广场上的江湖豪客们心头震动,却无人敢出言阻拦。谁能想到,阳顶天竟如此狠辣?张无忌好歹是现任教主,他为了逼问谢逊下落,一脚踩断张翠山腿骨,转眼又将张无忌狠狠踹飞,半点情面不留。
不愧是被称作“魔教”的明教,行事果然诡谲无情。围观之人纷纷沉默——这是明教内部的事,况且若阳顶天真撬开嘴,谢逊现身,他们也能顺势揪出这个祸乱江湖多年的恶徒。
嗖——!
“小昭,跟我走!”
话音未落,黛绮丝已如鬼魅般掠至张无忌身侧,目光冷冷扫过正为他包扎的小昭,声音低而急。
小昭浑身一颤,瞳孔骤缩。她早知黛绮丝身份,也清楚自己卧底的任务是盗取《乾坤大挪移心法》。可这些年,她早已动了真情。
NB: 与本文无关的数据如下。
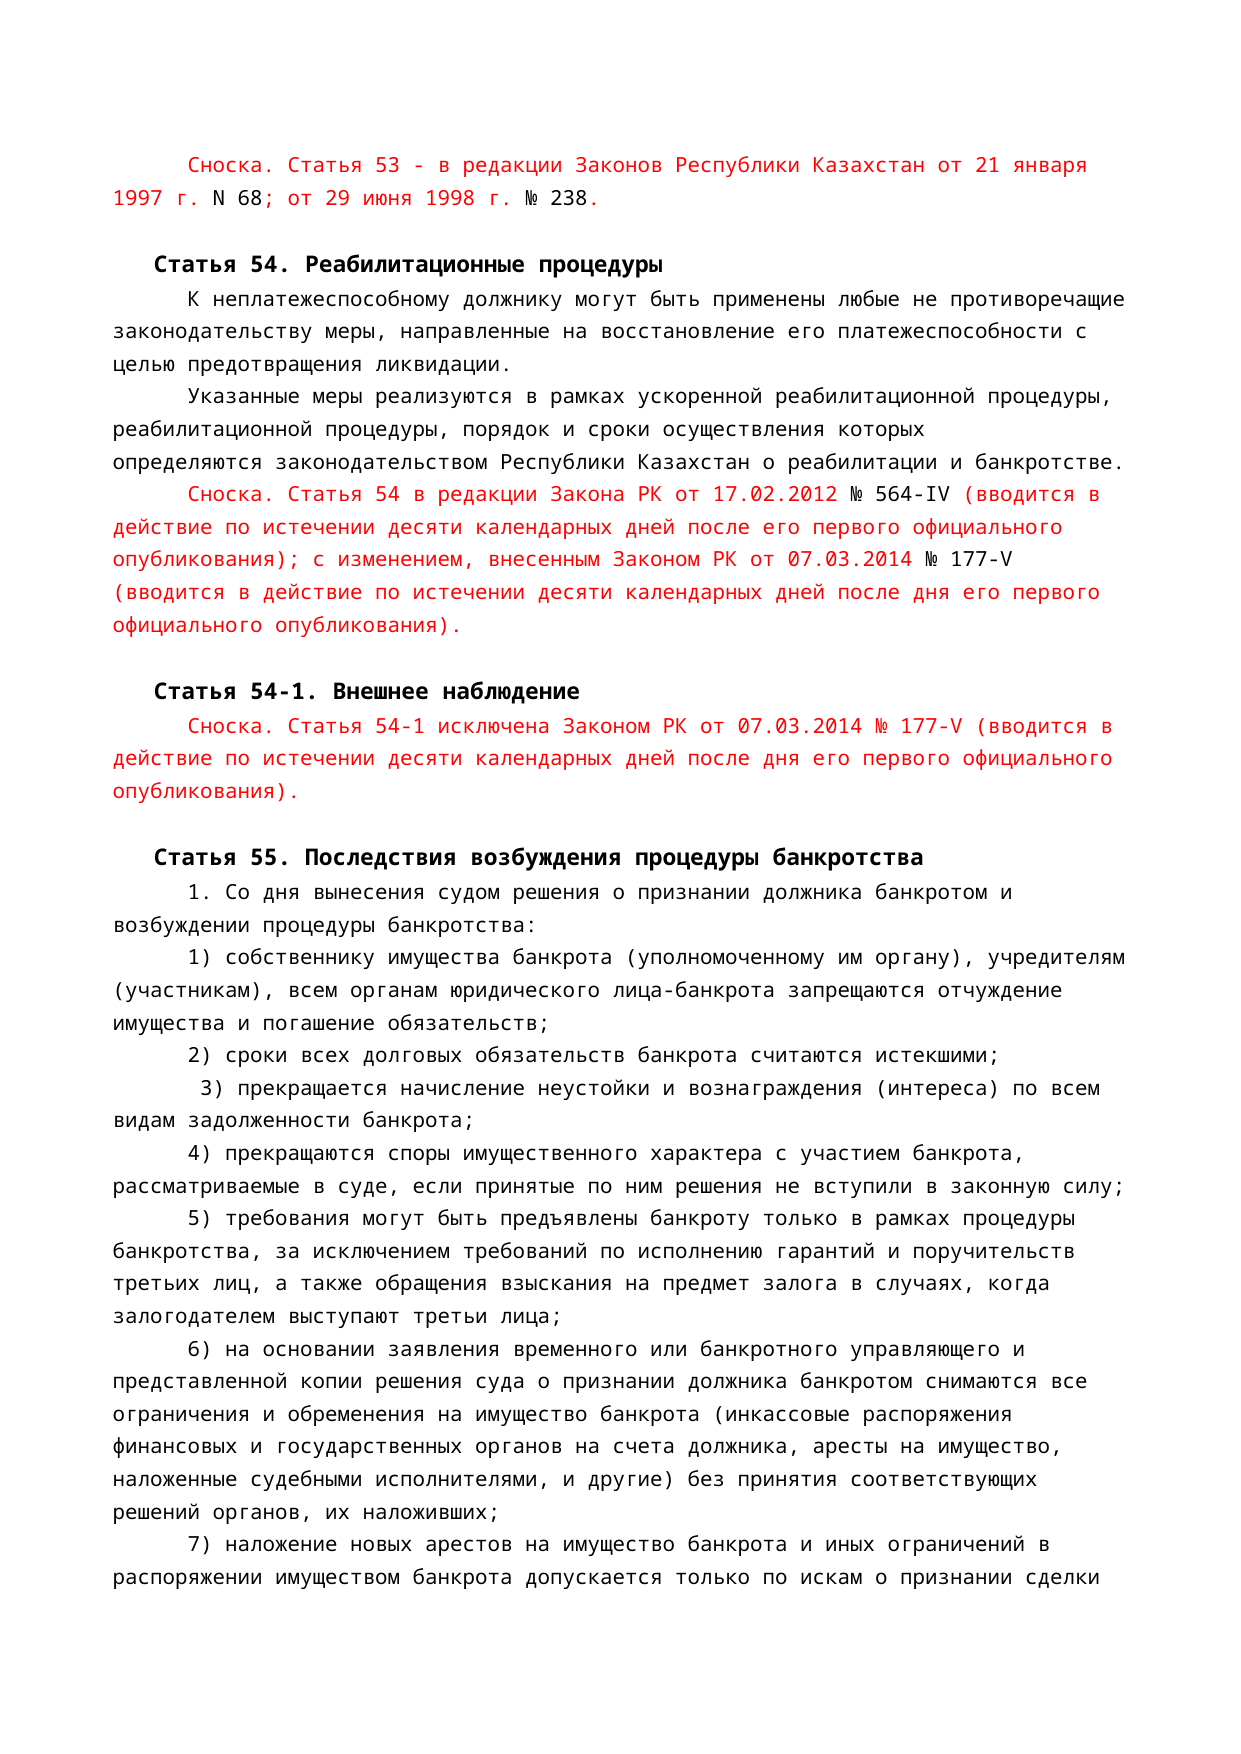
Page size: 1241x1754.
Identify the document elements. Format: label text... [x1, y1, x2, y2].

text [112, 150, 1128, 244]
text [112, 877, 1128, 1590]
text Статья 54. Реабилитационные процедуры [112, 248, 1128, 279]
text Сноска. Статья 54-1 исключена Законом РК от 07.03.2014 № 177-V (вводится в действие по истечении десяти календарных дней после дня его первого официального опубликования). [112, 711, 1128, 837]
text Статья 55. Последствия возбуждения процедуры банкротства [112, 841, 1128, 873]
text Статья 54-1. Внешнее наблюдение [112, 675, 1128, 706]
text К неплатежеспособному должнику могут быть применены любые не противоречащие законодательству меры, направленные на восстановление его платежеспособности с целью предотвращения ликвидации. Указанные меры реализуются в рамках ускоренной реабилитационной процедуры, реабилитационной процедуры, порядок и сроки осуществления которых определяются законодательством Республики Казахстан о реабилитации и банкротстве. Сноска. Статья 54 в редакции Закона РК от 17.02.2012 № 564-IV (вводится в действие по истечении десяти календарных дней после его первого официального опубликования); с изменением, внесенным Законом РК от 07.03.2014 № 177-V (вводится в действие по истечении десяти календарных дней после дня его первого официального опубликования). [112, 284, 1128, 671]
心法到手多年,却始终未曾上交,全是为了护住张无忌。
如今婆婆亲临武当,来意分明,她心如擂鼓,冷汗涔涔。
“婆……婆婆?”
“走!”黛绮丝语气不容置疑。
“是!”小昭咬唇,最后望了一眼昏迷的张无忌,点头应下。
“金花婆婆,小昭乃我明教中人,你凭什么带走她?”
杨逍阴沉着脸大步走来,眼中寒光闪烁。他早觉小昭形迹可疑,今日之事,终于坐实——这丫头,果真是你派来的棋子!
黛绮丝冷笑一声,牵起小昭的手,讥讽道:“杨左使,不如先去看看你们的教主还有没有一口气?张无忌刚被阳顶天打得吐血飞出,你怎么不喊一句‘教主不可辱’?”
“放肆!”杨逍怒火中烧,袖中掌力暗涌。堂堂明教左使,岂容一个散修老妪当众折辱?
“杨逍,你要对我朋友动手?”
清冷女声突起,灭绝师太缓步而出。她知晓黛绮丝真实身份,更怕其暴露引来明教追查,不得不现身周旋。
“灭绝师太,这事轮不到你插手。”杨逍眼皮都没抬。在他眼里,峨眉掌门不过区区弱流,随手可灭。
“嗤——”灭绝冷笑,“金花婆婆是我故交,此事怎会与我无关?杨逍,若不想今日明教上下尽数葬送于此,我劝你,最好收手。”